Cider Apple Varieties
It is worth noting that the word “cider” has quite different meanings in the UK and North America. In North America fresh apple juice is known
as “cider”, whereas in England “cider” means fermented apple juice – which is known as “hard cider” in the USA. Thus most traditional English
“cider” apples cannot be eaten fresh, nor is their juice necessarily palatable when freshly pressed – they are grown solely for the production of
hard cider. English cider is traditionally produced using blends of Sweet, Bittersweet, Sharp, and Bittersharp juice.
Chisel Jersey (x1)
Green fruit, flushed red, with a bittersweet flavour. This vigorous cider variety originated in Somerset and the fruit is ready in November.
Ellis Bitter (x1)
A traditional cider variety believed to have arisen in the 19th Century on the farm of Mr Ellis at Newton St Cyres, Devon. Grown widely in
the west country and Herefordshire. Medium sized red flushed fruit. Produces a sweet, astringent juice and medium bittersweet cider.
Harry Masters Jersey (x1)
A cider apple believed to have been raised in the late 19th Century by Harry Masters of Yarlington, Somerset. A dark red flushed fruit.

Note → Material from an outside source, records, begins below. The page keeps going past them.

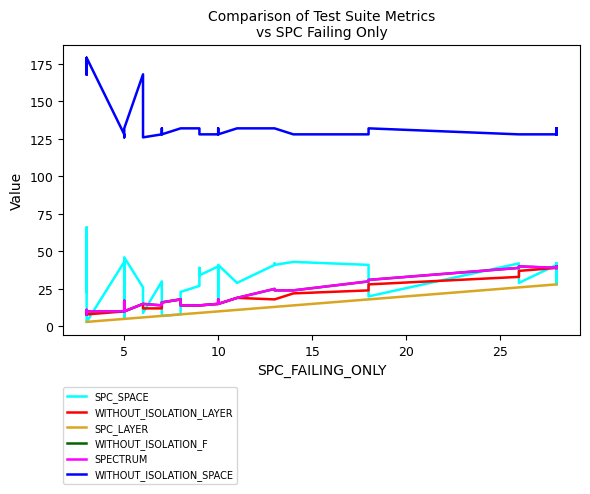

What is the greatest value displayed?

179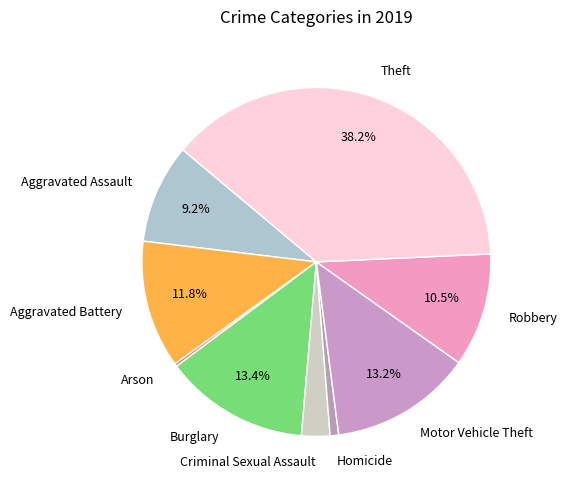

Is there a majority slice in this chart?

No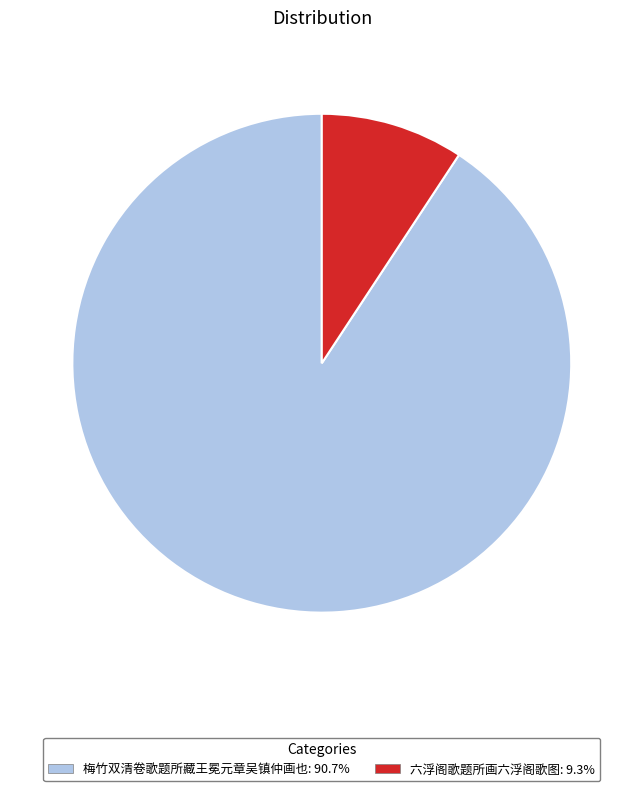

Rank the categories by value from lowest to highest.

六浮阁歌题所画六浮阁歌图, 梅竹双清卷歌题所藏王冕元章吴镇仲画也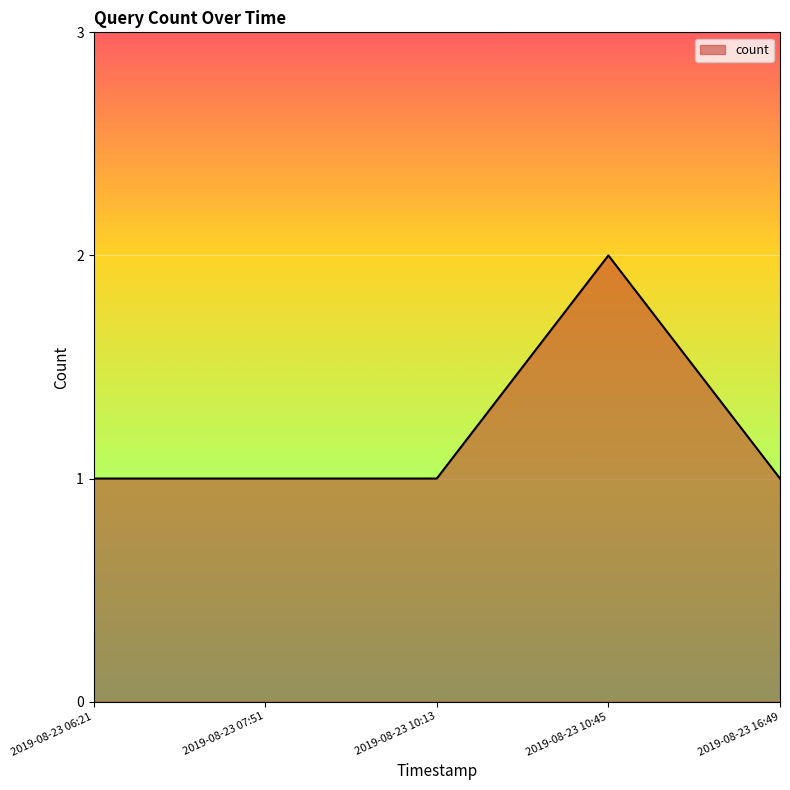

What is the difference between the maximum and minimum values?

1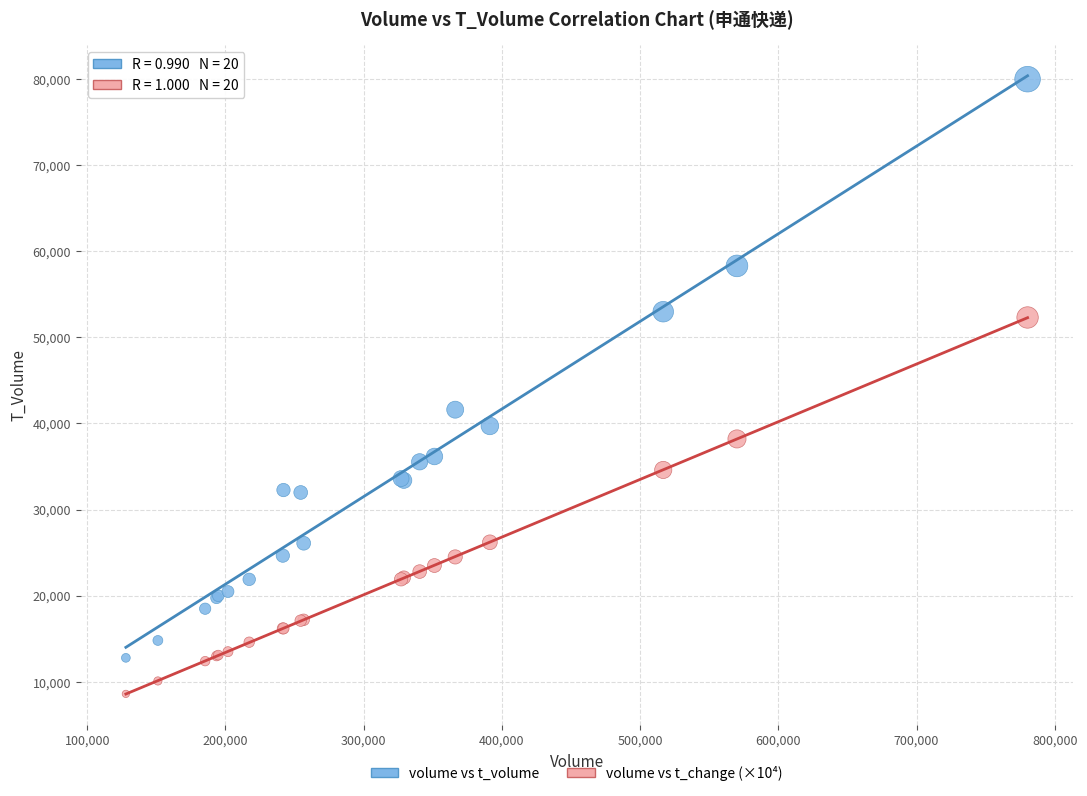

Which series has the largest Y range (max minus min)?

volume vs t_volume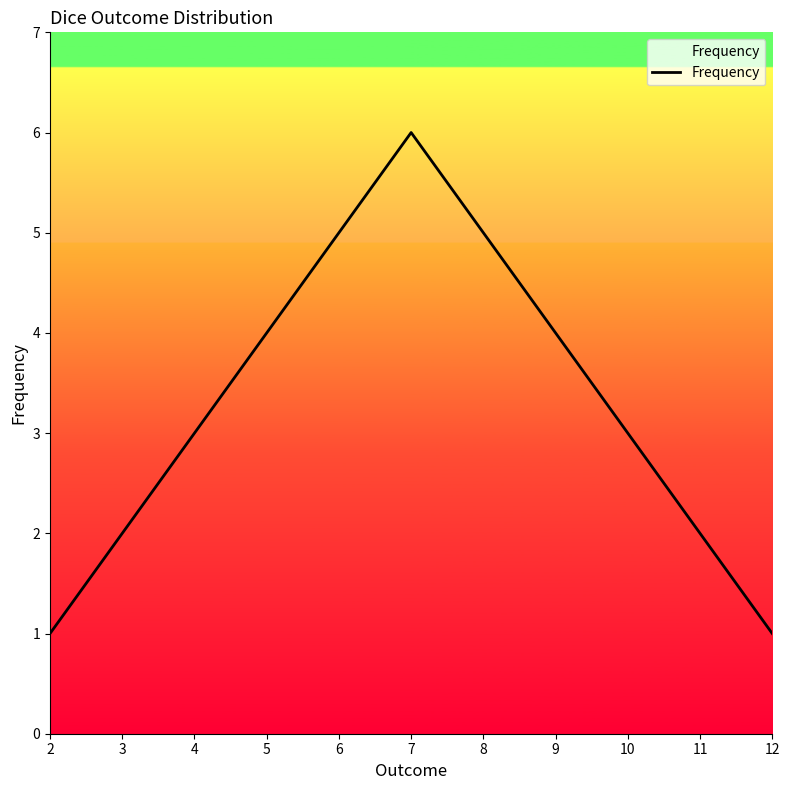

True or false: the data shows 3 at 3.

False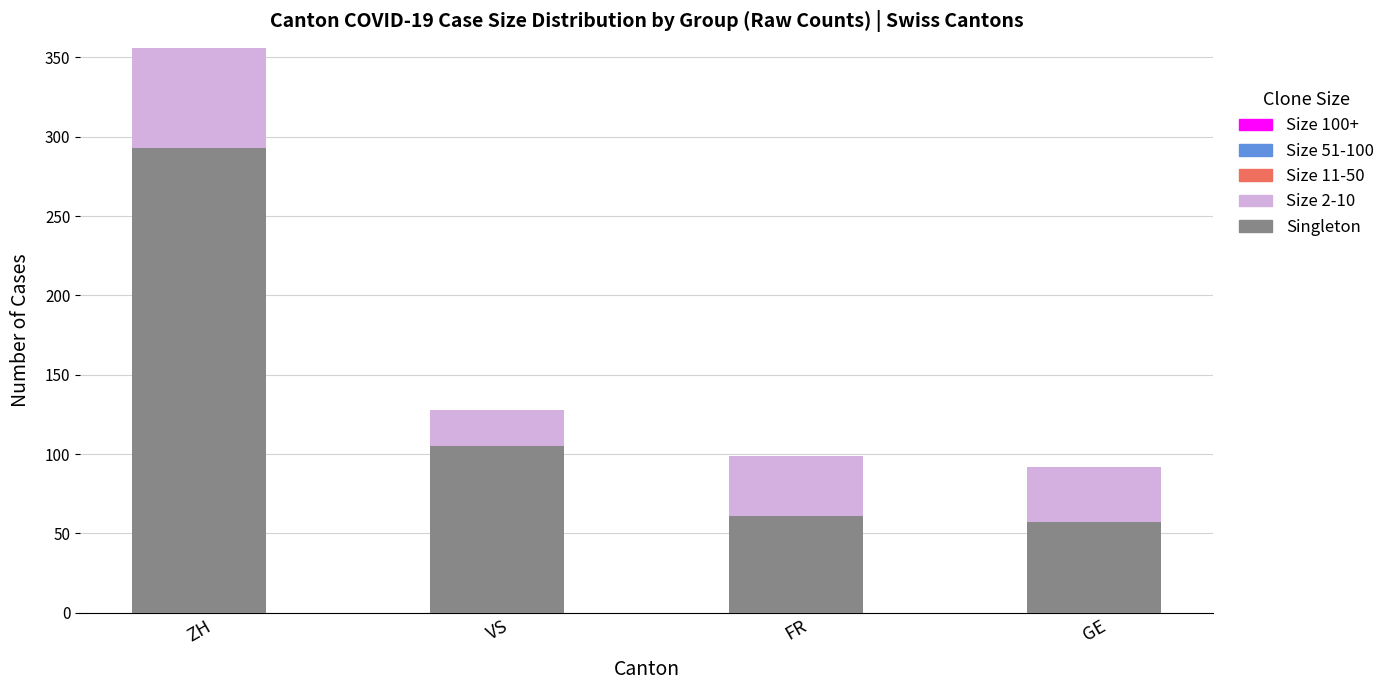

What is the total value across all series at ZH?

356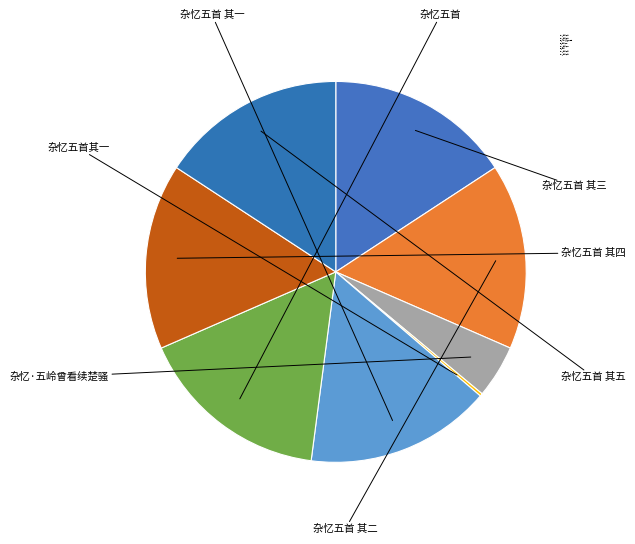

Count the number of slices in the pie.

8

The sweet, medium tannin juice produces a full bittersweet cider.
Kingston Black (x1)
A small dark red apple, originating in Somerset around 1900, which produces one of the best bittersharp juices.
Morgan Sweet (x1)
An old cider apple variety dating from around 1700, with fruit which is an attractive green/yellow colour, popular in the west country,
and sweet enough to eat fresh. The trees are large and vigorous.
Stoke Red (x1)
First came to prominence in Rodney Stoke in Somerset in the 1920s. The variety was also found to have been grown earlier at Wedmore in
Somerset where it was known as ‘Neverblight’. The fruit is small to medium sized, yellow skinned with a bright red flush. It produces a medium
bittersharp juice which ferments to a sharp, often scented, vintage quality cider.